The first webinar addressed a key topic. Consulting with communities, government, local leaders, business and civil society is pivotal throughout the project development process and will lead to projects that are more effective and sustainable in the long run. “It’s highly recommended that consultations include key stakeholders early on in the development of the project concept,” said Farayi Madziwa, the Adaptation Fund’s Climate Finance Readiness Coordinator who moderated the webinar. “The consultation process should involve all stakeholders within the most vulnerable communities, including women which is critical, all the way through project development.”
Anne Hammill, Director for Resilience at the International Institute for Sustainable Development (IISD), and Angie Daze, also of IISD, presented on the importance of including both consultation – which seeks stakeholders’ views on issues at the beginning of a project – and engagement – an ongoing collaborative process that aims to empower stakeholders throughout the project and beyond. “Engagement can help to identify climate risks affecting the community, highlight impacts on livelihoods and ecosystems or the economy, identify drivers of vulnerability and appropriate adaptation options,” said Hammill. “It can [also] really strengthen the capacity of communities to engage in adaptation and the decision-making process.”

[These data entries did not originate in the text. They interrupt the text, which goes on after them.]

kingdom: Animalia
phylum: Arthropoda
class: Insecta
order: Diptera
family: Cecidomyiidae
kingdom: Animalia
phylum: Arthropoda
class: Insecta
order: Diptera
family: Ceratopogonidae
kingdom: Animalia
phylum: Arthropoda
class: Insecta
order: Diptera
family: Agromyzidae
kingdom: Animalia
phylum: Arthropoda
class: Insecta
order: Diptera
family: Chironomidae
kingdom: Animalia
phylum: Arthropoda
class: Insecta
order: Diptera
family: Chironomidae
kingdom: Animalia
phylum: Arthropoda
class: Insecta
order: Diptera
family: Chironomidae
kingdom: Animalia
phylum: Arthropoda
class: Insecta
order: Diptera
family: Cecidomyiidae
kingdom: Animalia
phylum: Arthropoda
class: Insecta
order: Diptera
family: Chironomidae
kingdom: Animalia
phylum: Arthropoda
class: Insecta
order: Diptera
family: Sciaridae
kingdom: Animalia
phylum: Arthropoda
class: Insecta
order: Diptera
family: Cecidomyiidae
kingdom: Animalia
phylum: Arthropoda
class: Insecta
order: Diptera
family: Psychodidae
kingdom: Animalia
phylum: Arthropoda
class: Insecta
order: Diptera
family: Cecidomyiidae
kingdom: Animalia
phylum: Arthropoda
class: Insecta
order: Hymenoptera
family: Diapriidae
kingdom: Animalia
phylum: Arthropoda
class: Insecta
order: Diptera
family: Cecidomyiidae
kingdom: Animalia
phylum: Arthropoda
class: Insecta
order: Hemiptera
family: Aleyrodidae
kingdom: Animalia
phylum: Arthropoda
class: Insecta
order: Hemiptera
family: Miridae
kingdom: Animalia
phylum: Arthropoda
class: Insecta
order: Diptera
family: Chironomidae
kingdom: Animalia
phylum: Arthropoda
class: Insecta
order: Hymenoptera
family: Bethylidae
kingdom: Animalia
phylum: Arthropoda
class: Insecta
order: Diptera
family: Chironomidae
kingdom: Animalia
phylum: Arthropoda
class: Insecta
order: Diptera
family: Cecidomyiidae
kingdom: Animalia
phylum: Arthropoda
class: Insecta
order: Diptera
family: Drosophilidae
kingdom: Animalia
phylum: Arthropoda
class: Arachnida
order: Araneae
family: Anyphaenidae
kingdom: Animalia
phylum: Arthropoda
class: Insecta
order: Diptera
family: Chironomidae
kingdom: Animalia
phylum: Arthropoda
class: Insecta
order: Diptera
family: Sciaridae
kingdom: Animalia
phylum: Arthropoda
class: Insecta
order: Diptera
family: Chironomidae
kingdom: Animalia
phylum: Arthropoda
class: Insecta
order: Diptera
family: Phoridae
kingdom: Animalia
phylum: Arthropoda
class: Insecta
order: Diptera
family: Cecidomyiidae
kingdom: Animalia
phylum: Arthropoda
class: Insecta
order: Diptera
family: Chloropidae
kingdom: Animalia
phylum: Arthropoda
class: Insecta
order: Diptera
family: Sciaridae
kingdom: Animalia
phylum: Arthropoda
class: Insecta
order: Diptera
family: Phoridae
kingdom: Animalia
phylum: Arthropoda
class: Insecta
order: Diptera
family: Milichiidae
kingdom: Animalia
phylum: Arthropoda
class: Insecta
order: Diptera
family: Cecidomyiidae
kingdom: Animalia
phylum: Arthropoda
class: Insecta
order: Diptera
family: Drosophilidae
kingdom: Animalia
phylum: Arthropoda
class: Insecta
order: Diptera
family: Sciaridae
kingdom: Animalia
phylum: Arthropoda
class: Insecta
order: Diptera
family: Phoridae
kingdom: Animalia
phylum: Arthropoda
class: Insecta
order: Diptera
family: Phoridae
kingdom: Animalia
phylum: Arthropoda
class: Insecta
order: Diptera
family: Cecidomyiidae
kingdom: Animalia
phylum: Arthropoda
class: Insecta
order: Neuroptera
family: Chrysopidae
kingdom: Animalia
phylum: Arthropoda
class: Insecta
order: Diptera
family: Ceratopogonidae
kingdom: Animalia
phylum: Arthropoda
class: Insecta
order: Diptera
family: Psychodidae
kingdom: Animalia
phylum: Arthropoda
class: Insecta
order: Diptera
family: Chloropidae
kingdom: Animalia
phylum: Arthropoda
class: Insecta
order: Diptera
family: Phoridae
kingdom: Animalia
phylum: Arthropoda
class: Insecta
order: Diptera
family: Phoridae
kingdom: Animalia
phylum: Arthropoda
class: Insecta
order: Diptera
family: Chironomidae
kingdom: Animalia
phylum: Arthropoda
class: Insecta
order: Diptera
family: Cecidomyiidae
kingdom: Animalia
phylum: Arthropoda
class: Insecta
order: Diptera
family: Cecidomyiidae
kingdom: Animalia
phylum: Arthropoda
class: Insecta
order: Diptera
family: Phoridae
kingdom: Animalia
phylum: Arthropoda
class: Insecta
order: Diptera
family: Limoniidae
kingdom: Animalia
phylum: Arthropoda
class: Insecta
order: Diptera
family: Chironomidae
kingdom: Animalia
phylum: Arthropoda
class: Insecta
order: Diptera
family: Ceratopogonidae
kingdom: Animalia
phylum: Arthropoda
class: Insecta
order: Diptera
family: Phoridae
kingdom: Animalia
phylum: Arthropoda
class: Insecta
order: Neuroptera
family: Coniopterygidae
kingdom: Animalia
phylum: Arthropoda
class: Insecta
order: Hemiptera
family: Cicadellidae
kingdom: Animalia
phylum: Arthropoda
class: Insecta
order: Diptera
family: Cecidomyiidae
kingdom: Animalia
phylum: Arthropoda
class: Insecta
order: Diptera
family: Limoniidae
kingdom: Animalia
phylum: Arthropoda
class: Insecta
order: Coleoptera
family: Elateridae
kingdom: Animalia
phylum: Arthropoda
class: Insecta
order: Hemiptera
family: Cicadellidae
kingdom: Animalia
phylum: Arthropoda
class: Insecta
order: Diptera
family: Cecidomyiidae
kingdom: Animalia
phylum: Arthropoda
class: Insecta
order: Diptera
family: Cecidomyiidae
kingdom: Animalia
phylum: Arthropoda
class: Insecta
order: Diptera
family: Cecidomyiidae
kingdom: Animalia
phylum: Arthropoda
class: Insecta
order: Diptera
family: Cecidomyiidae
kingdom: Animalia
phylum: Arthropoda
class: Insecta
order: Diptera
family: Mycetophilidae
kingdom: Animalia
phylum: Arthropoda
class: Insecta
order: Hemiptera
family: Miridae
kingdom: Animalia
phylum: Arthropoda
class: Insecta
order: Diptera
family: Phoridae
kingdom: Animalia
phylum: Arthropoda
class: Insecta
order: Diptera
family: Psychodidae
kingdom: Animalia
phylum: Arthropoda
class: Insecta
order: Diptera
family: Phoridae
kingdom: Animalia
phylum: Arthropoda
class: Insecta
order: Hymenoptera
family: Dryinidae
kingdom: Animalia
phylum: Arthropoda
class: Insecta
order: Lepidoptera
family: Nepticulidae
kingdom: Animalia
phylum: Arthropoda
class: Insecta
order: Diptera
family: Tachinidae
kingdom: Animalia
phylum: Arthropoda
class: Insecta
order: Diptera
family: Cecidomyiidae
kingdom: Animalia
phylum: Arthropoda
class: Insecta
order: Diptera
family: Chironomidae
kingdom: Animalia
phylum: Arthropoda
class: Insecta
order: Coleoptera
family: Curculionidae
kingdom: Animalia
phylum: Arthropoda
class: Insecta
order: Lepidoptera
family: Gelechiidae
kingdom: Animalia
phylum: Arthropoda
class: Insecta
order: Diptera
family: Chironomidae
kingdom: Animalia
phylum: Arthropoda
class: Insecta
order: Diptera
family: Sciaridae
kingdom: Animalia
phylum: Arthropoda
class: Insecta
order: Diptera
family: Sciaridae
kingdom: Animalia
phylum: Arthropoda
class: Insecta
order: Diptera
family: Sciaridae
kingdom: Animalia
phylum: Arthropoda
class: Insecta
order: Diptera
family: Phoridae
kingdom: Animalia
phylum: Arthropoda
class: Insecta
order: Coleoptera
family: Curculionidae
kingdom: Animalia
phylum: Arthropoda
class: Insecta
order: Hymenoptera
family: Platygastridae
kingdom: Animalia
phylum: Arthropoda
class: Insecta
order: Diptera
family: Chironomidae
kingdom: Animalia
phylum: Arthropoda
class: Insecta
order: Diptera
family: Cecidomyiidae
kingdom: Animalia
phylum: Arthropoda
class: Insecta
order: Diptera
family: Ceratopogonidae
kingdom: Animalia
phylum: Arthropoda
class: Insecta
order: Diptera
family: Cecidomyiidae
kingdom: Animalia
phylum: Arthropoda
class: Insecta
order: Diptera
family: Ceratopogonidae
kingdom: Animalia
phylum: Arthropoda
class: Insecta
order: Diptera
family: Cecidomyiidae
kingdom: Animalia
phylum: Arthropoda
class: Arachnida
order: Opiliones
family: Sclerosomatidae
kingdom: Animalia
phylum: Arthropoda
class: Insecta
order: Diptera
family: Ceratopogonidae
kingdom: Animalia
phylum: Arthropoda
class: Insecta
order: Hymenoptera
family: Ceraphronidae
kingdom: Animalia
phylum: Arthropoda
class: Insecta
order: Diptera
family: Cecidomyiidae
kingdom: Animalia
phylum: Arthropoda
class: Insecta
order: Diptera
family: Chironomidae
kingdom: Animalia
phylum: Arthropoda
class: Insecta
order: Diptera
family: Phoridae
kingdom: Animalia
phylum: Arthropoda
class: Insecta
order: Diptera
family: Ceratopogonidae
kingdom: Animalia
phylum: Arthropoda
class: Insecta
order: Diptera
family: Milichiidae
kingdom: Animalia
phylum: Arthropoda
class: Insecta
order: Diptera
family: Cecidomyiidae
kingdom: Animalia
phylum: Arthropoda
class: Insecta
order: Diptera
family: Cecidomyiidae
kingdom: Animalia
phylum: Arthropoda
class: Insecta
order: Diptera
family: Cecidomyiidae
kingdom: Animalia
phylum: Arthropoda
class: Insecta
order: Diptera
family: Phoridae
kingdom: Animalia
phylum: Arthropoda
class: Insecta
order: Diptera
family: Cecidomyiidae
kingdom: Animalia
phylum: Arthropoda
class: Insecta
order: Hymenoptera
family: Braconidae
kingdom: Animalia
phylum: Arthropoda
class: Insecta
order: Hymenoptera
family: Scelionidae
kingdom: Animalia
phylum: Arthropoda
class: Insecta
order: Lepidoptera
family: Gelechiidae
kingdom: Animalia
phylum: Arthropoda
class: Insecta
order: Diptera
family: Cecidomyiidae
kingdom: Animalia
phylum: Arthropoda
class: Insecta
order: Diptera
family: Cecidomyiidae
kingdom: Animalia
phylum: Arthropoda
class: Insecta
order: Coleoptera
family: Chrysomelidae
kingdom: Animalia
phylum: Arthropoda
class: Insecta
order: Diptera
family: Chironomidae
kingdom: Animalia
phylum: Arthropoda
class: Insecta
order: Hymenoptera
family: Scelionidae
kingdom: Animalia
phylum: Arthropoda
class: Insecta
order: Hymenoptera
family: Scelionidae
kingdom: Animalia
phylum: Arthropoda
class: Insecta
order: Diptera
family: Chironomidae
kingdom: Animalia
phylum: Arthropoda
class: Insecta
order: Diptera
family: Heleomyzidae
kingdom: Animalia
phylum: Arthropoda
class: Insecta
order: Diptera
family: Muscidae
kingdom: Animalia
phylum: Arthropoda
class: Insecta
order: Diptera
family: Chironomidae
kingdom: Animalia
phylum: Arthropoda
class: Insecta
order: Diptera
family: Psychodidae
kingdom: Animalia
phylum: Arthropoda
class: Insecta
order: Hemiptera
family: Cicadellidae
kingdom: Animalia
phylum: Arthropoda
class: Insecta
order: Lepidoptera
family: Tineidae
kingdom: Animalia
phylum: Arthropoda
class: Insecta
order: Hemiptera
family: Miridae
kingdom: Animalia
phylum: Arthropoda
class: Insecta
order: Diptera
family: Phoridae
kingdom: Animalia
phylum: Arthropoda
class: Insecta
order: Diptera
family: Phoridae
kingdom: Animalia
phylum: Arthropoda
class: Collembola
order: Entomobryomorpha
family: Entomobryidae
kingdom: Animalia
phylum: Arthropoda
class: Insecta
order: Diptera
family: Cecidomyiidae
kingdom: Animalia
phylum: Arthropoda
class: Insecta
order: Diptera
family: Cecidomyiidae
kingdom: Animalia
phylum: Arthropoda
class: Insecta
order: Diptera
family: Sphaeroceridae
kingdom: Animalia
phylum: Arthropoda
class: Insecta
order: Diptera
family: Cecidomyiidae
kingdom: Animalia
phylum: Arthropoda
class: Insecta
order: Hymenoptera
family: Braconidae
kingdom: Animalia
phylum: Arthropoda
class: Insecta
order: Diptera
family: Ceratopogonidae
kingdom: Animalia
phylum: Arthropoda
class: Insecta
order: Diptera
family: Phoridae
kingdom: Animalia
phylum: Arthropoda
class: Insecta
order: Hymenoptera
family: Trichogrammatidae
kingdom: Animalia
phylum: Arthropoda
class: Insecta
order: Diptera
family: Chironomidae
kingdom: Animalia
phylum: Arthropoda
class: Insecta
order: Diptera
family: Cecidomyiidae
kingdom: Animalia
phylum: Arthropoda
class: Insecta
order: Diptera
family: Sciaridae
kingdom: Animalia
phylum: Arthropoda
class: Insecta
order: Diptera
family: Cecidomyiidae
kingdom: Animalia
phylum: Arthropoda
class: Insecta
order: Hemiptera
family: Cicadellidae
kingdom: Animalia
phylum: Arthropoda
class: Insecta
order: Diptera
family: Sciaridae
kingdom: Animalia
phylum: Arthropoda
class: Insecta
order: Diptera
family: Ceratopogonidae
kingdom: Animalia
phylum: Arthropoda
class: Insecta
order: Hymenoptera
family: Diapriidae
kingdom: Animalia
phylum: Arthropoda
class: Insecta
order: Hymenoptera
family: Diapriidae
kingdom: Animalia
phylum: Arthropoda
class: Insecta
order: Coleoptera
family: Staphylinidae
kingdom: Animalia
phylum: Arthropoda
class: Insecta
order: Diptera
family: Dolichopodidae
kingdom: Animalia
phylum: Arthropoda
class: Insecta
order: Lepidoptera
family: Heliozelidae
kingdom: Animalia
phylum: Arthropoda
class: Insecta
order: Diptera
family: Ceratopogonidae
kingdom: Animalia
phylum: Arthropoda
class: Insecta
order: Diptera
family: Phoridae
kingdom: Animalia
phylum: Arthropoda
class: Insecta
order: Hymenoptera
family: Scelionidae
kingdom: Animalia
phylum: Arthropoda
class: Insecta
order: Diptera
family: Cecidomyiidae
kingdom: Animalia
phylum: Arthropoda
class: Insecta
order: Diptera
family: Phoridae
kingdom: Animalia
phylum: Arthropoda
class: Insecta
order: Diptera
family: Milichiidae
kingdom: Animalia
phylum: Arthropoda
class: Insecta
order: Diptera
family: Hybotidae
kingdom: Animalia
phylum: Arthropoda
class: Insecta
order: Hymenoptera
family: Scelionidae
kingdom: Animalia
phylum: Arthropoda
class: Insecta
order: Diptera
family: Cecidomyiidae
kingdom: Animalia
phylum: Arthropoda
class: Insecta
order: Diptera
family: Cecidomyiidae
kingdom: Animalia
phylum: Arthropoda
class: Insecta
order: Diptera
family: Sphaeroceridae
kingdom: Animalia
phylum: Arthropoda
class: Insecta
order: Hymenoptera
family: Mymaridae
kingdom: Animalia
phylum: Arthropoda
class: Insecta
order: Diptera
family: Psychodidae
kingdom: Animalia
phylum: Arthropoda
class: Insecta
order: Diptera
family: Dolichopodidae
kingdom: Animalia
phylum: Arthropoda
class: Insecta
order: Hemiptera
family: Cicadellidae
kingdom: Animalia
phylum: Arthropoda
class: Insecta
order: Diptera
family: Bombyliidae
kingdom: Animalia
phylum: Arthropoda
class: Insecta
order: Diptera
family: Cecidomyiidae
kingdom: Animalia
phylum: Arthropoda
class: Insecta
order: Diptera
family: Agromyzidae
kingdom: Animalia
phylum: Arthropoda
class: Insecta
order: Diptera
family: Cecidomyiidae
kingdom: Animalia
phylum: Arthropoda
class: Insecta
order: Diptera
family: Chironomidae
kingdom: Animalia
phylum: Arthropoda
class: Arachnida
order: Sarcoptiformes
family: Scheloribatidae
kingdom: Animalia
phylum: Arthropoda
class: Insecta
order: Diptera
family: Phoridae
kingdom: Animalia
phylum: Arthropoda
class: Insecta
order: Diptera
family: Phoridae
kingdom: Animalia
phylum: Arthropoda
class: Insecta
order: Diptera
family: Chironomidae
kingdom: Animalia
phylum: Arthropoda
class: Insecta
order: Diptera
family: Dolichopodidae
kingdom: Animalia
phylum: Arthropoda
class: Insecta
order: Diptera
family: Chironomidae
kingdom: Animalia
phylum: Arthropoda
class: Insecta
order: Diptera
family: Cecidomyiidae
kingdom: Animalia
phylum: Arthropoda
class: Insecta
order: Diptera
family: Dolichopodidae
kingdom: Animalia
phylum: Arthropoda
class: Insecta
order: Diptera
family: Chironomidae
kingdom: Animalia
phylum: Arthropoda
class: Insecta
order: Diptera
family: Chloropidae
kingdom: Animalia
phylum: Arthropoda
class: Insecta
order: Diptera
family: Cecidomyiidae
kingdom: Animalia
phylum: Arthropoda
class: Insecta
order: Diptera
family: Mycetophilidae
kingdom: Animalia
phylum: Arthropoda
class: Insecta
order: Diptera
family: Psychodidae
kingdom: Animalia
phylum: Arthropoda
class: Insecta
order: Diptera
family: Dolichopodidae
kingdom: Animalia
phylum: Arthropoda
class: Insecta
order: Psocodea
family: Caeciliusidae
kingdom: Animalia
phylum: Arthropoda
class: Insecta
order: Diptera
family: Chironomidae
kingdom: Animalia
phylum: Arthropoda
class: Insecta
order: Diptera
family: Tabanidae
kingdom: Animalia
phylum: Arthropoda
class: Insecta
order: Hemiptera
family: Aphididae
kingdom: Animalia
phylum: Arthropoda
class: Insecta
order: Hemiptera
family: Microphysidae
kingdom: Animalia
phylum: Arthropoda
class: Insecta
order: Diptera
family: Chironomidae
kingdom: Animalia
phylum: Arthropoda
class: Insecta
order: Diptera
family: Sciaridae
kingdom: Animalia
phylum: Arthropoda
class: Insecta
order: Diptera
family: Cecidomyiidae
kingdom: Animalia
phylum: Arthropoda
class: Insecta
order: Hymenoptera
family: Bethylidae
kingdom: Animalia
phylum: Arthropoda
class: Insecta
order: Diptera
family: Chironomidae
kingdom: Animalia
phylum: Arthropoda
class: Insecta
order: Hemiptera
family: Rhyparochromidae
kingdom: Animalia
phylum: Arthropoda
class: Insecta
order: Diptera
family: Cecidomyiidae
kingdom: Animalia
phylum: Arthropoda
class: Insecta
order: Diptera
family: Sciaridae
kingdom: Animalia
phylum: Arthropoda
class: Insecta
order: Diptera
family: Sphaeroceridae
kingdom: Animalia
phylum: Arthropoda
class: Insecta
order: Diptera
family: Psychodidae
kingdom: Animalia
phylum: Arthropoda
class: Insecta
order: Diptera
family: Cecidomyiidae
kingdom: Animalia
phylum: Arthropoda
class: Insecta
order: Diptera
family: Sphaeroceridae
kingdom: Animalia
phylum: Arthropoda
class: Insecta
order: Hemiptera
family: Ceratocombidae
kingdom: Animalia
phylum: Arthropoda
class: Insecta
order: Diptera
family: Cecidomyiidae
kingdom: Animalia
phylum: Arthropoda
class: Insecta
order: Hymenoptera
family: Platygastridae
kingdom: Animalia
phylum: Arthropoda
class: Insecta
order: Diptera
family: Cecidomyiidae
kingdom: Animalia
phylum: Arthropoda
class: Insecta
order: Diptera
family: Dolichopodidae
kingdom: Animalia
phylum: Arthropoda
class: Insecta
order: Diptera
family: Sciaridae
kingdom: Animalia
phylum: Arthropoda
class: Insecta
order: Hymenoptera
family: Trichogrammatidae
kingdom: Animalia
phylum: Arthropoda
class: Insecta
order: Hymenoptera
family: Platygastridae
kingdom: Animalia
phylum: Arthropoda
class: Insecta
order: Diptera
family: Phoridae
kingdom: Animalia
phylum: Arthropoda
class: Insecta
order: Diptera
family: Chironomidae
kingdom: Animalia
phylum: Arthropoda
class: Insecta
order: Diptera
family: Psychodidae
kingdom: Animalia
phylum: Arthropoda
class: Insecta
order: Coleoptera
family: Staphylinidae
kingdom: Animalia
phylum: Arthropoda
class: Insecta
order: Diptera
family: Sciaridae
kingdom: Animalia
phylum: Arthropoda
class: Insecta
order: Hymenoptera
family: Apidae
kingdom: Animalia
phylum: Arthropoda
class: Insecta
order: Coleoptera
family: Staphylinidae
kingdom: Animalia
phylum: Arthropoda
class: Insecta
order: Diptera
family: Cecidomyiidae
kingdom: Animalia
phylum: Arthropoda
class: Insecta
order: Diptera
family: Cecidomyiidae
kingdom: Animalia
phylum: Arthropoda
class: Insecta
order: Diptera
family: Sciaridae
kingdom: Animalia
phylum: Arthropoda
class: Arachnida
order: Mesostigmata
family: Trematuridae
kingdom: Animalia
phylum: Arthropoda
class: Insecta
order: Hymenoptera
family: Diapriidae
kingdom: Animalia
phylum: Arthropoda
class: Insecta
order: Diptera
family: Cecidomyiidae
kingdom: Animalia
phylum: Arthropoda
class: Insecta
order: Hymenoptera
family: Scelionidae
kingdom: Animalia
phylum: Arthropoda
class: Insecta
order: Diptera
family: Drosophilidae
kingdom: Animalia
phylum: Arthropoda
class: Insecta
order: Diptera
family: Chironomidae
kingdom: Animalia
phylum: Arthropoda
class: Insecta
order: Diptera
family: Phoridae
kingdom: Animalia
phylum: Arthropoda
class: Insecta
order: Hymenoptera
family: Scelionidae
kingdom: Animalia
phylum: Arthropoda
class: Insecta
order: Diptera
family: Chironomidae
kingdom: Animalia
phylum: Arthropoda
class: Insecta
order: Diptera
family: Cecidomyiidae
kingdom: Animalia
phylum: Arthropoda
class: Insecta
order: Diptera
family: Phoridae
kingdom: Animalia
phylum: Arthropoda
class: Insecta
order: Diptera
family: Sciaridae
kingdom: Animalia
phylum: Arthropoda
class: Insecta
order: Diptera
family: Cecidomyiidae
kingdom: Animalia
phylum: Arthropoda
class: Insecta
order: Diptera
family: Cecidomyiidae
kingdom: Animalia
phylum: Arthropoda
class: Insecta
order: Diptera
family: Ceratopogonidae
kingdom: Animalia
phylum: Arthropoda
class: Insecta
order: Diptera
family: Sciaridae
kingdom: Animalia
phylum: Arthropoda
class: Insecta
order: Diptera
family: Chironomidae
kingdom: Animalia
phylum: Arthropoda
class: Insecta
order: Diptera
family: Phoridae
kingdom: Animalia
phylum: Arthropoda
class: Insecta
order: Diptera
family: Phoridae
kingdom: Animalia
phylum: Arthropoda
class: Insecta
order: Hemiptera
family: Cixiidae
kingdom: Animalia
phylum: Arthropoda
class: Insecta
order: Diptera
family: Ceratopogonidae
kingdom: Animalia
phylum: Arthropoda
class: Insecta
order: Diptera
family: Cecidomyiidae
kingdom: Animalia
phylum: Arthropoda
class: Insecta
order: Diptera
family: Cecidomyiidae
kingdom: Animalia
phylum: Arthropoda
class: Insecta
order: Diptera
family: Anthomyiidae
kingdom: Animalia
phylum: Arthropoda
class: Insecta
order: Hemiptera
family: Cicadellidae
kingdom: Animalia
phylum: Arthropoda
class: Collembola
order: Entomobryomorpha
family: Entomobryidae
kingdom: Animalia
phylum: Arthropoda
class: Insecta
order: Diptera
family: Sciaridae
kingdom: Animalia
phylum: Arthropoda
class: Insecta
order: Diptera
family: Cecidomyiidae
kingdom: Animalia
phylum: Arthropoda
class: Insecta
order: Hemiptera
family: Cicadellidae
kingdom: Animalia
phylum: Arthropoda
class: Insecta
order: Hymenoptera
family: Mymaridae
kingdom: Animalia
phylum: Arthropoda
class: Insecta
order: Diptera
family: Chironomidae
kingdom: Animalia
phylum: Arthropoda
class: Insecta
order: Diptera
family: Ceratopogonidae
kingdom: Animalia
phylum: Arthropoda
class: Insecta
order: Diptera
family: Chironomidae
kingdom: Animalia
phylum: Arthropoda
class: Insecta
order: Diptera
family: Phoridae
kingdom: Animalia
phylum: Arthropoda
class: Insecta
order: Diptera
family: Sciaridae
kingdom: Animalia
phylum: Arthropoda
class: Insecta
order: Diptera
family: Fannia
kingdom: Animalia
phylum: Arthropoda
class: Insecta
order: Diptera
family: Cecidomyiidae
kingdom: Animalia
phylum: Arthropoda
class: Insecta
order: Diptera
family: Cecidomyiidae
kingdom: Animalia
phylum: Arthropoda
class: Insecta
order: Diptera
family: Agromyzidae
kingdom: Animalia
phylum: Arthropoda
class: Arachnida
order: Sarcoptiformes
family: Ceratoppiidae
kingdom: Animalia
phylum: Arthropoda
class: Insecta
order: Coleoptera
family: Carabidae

Sylvia Wicander, Climate Change and Biodiversity Program Officer for World Conservation Monitoring Centre, presented a step-by-step community planning tool that conducts social vulnerability assessments to climate change and develops adaptation action plans through 3-4 day workshops held directly in vulnerable communities. The workshops bring local stakeholders together to frame climate risks, effects and capabilities and adaptation options for building capacity through solutions such as ecosystem restoration, clean stoves, better land-use planning, and climate-resilient crops. “It’s really engaging communities and empowering them,” she said.
A key message from the webinar was that in the development and implementation of adaptation projects, it is important to appreciate that communities are not homogenous. Community engagement and consultation should therefore be inclusive accommodating all community groups including women, the elderly and all interested and/or affected stakeholders. Another take home message was that it is important to inspire others and to build trust with targeted communities.
Wangare Kirumba, of the National Environment Management Authority, Kenya’s NIE, suggested adding an authoritative expert to provide further insight beyond case studies in future webinars, but said she learned a lot. “It had some very useful tips, such as about the Climate Vulnerability and Capacity Analysis (CVCA) tool, to communicate and engage from a successful case,” she said. “It’s something they did and we are learning by doing, so we don’t have to reinvent the wheel.”